* **Dataset**:
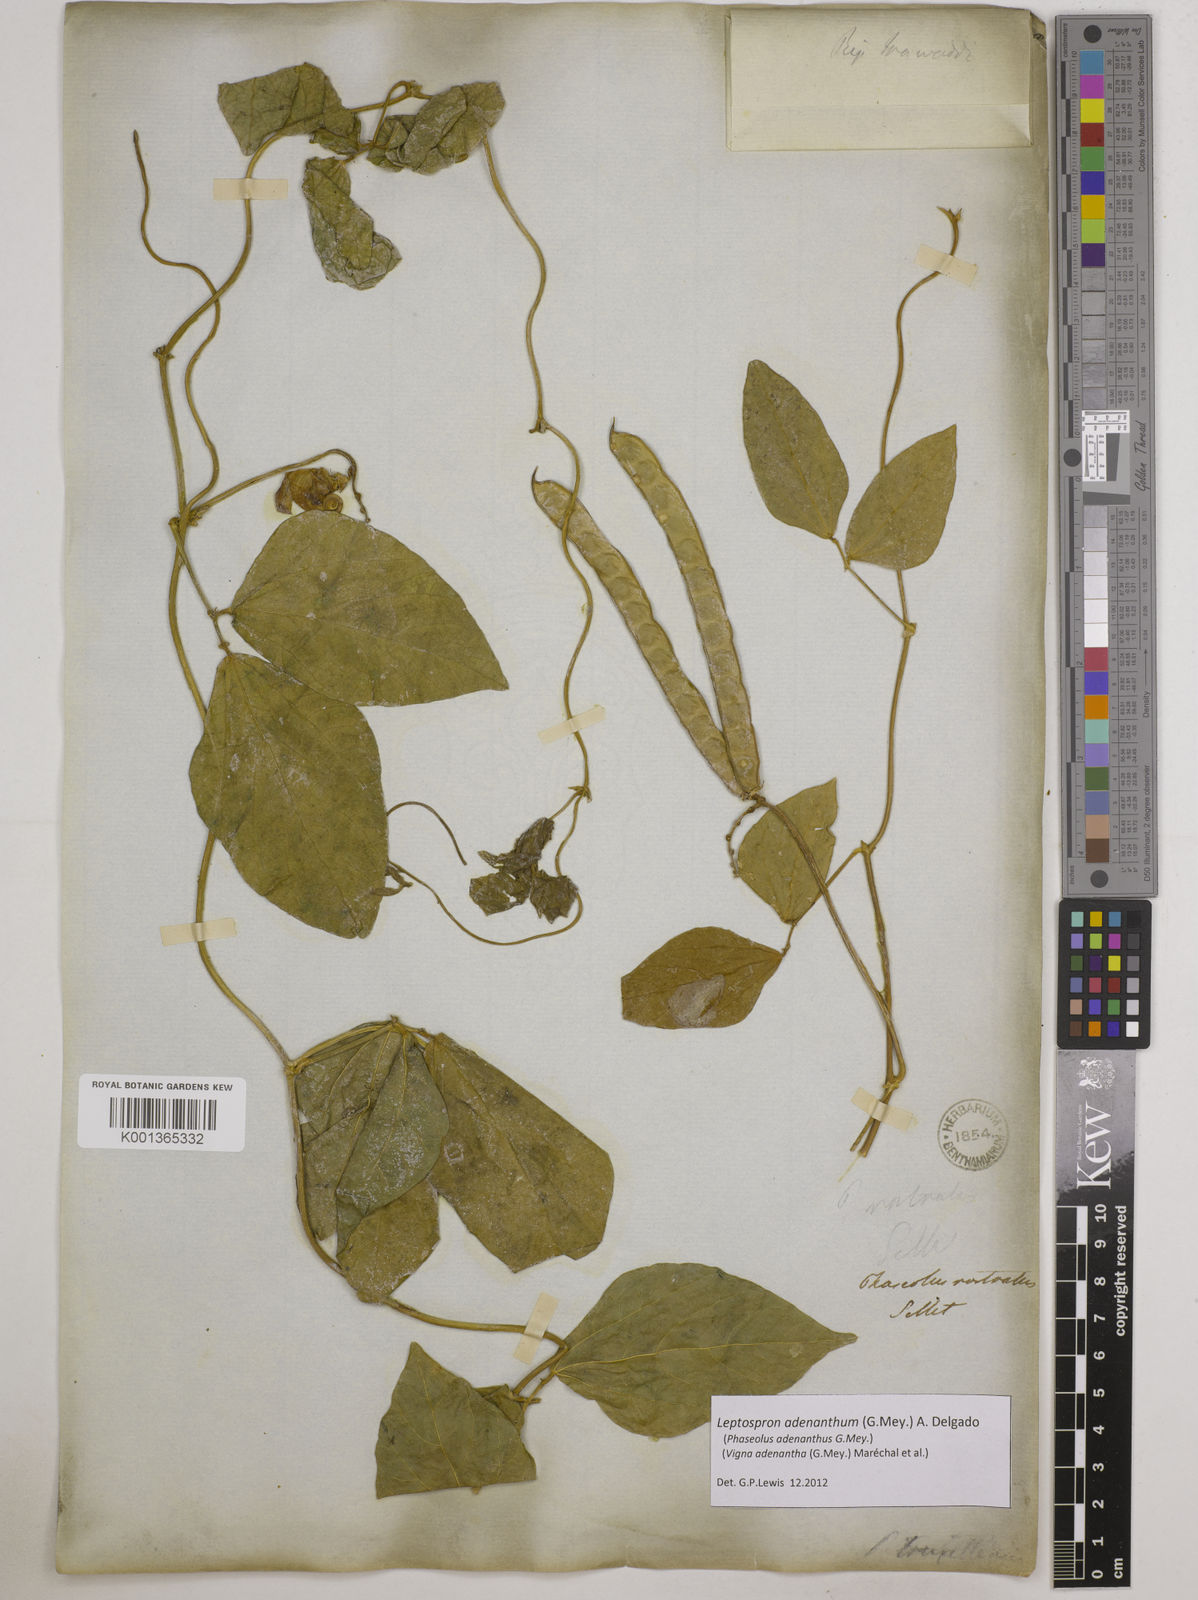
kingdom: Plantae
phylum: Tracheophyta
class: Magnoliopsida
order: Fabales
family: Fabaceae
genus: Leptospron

...

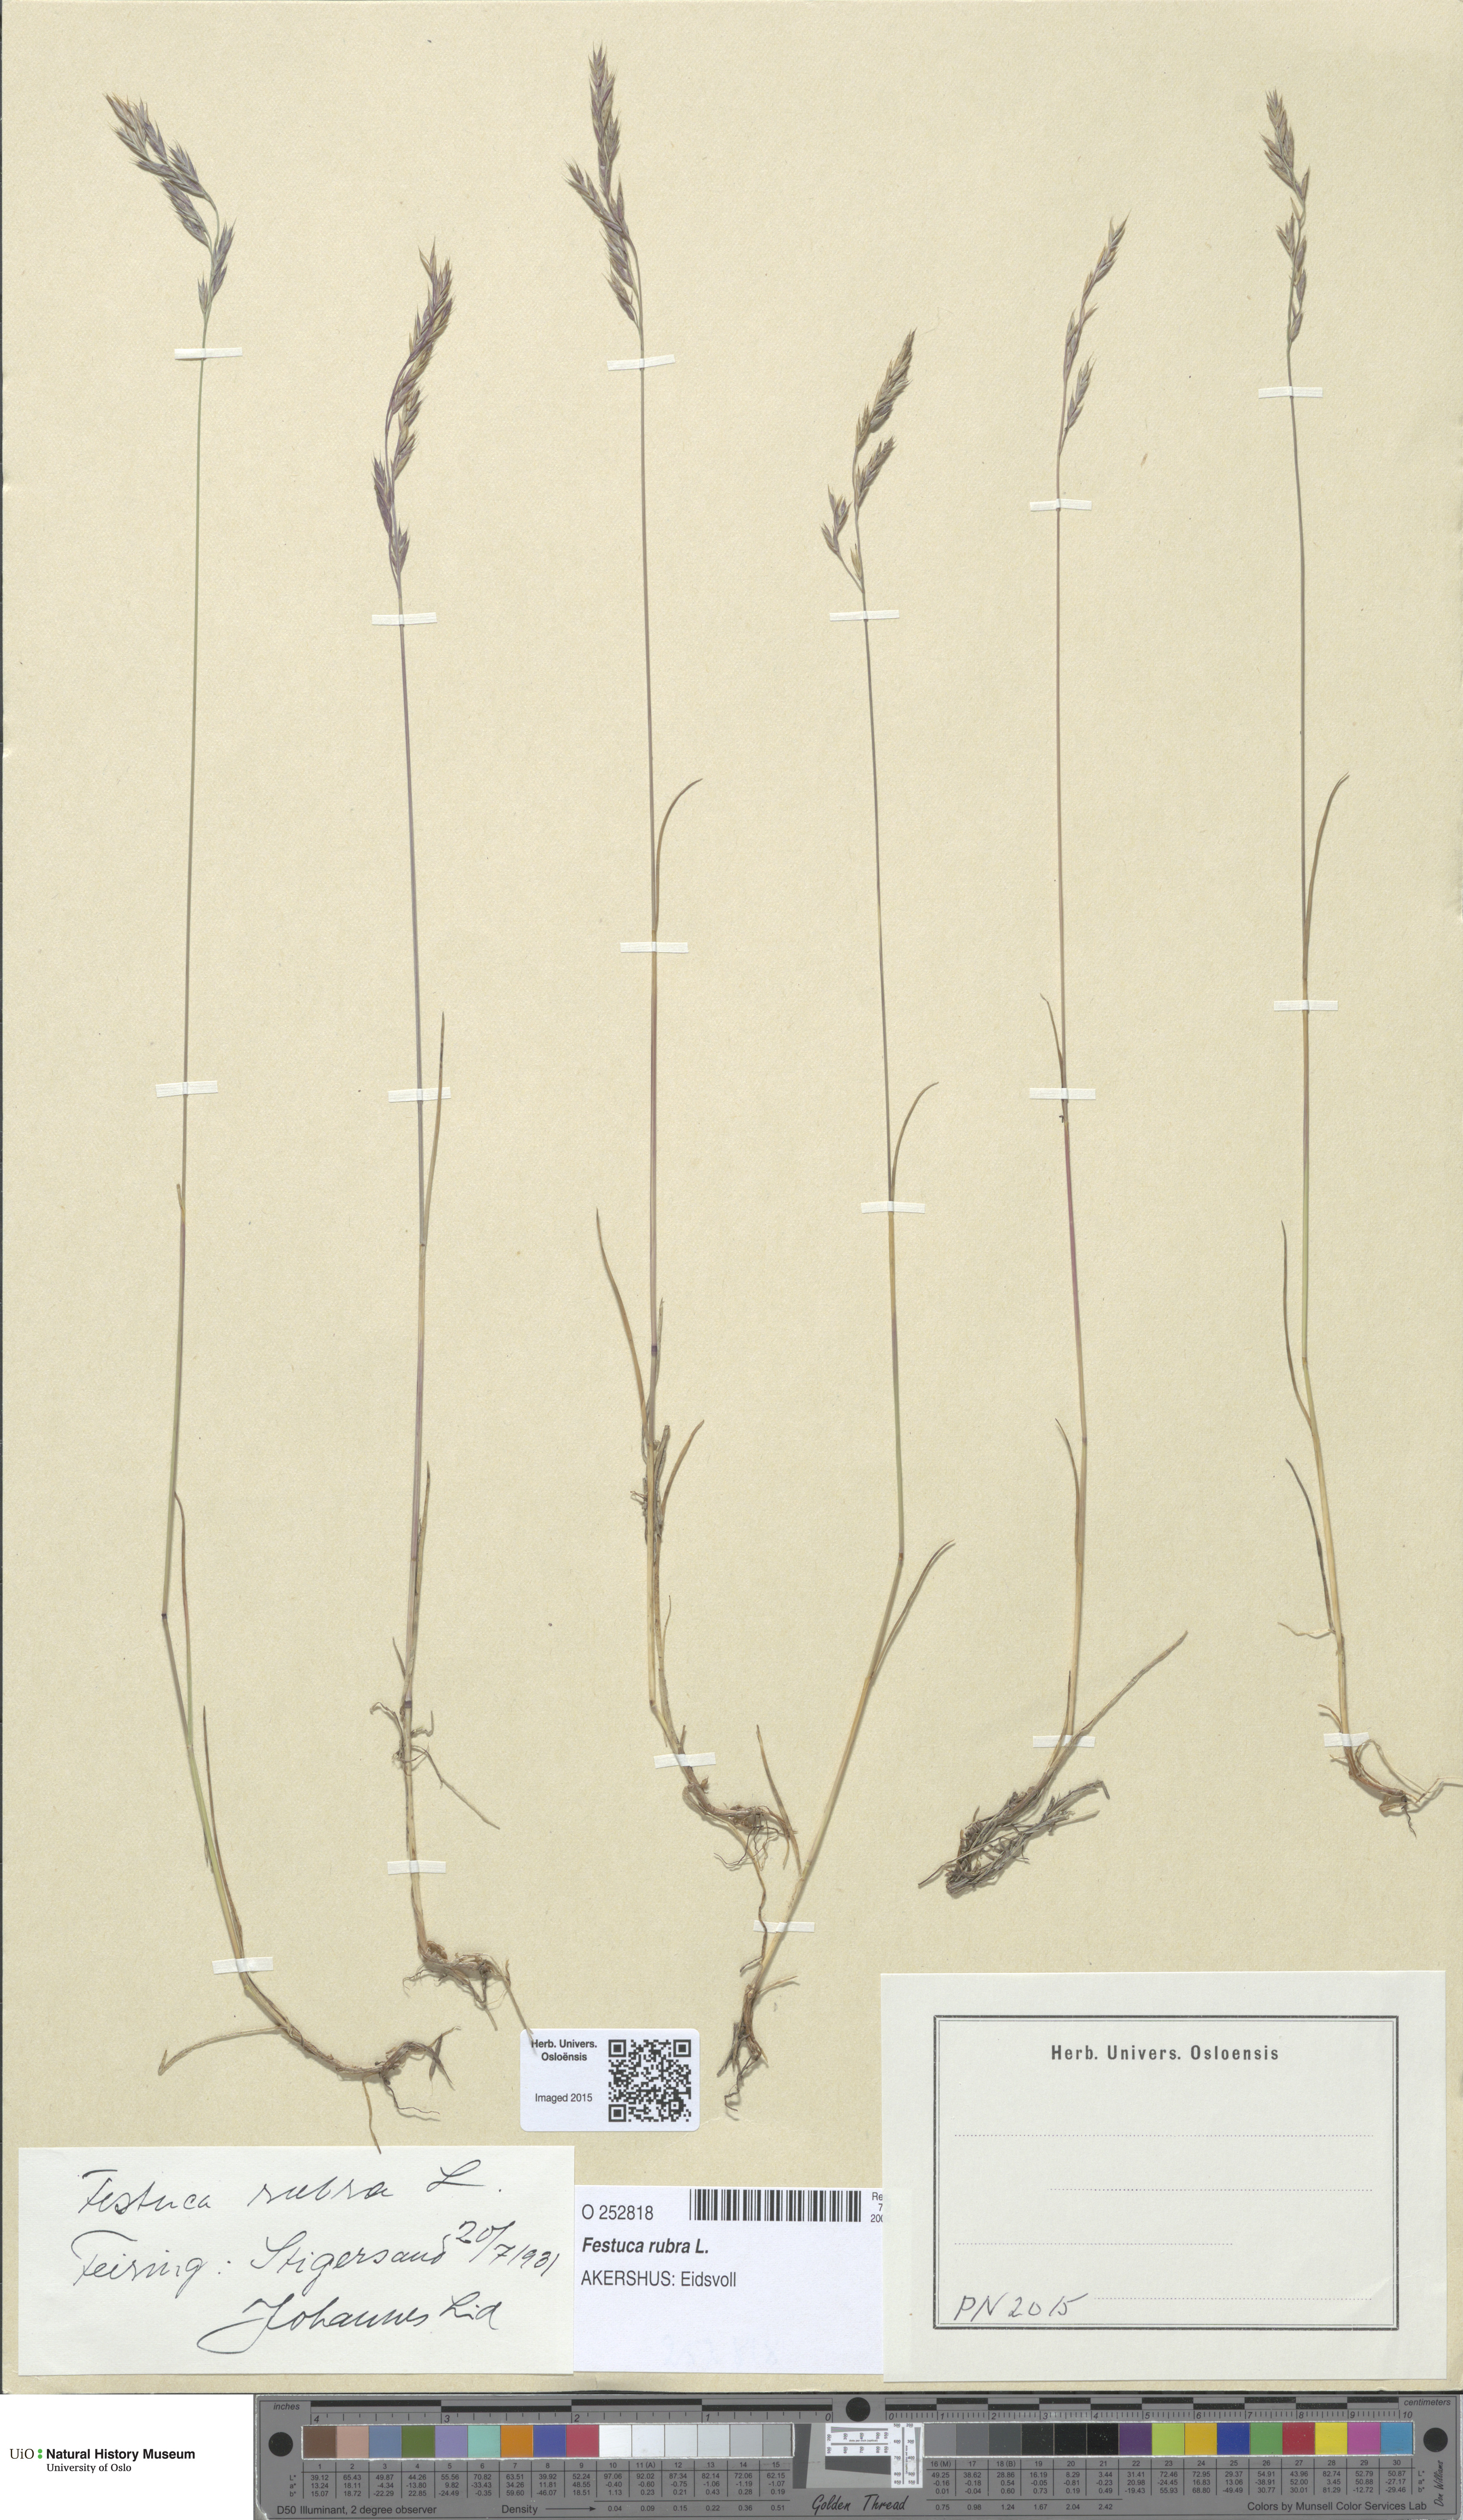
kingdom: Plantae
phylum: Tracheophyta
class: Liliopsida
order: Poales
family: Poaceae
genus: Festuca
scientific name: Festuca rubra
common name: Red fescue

* **Written exercise**: Print the lines of the entries above that begin at the line with "class: Liliopsida" and run through the line with "common name: Red fescue", keeping both of those lines and leaving every line unchanged.

* **Finished task**:
class: Liliopsida
order: Poales
family: Poaceae
genus: Festuca
scientific name: Festuca rubra
common name: Red fescue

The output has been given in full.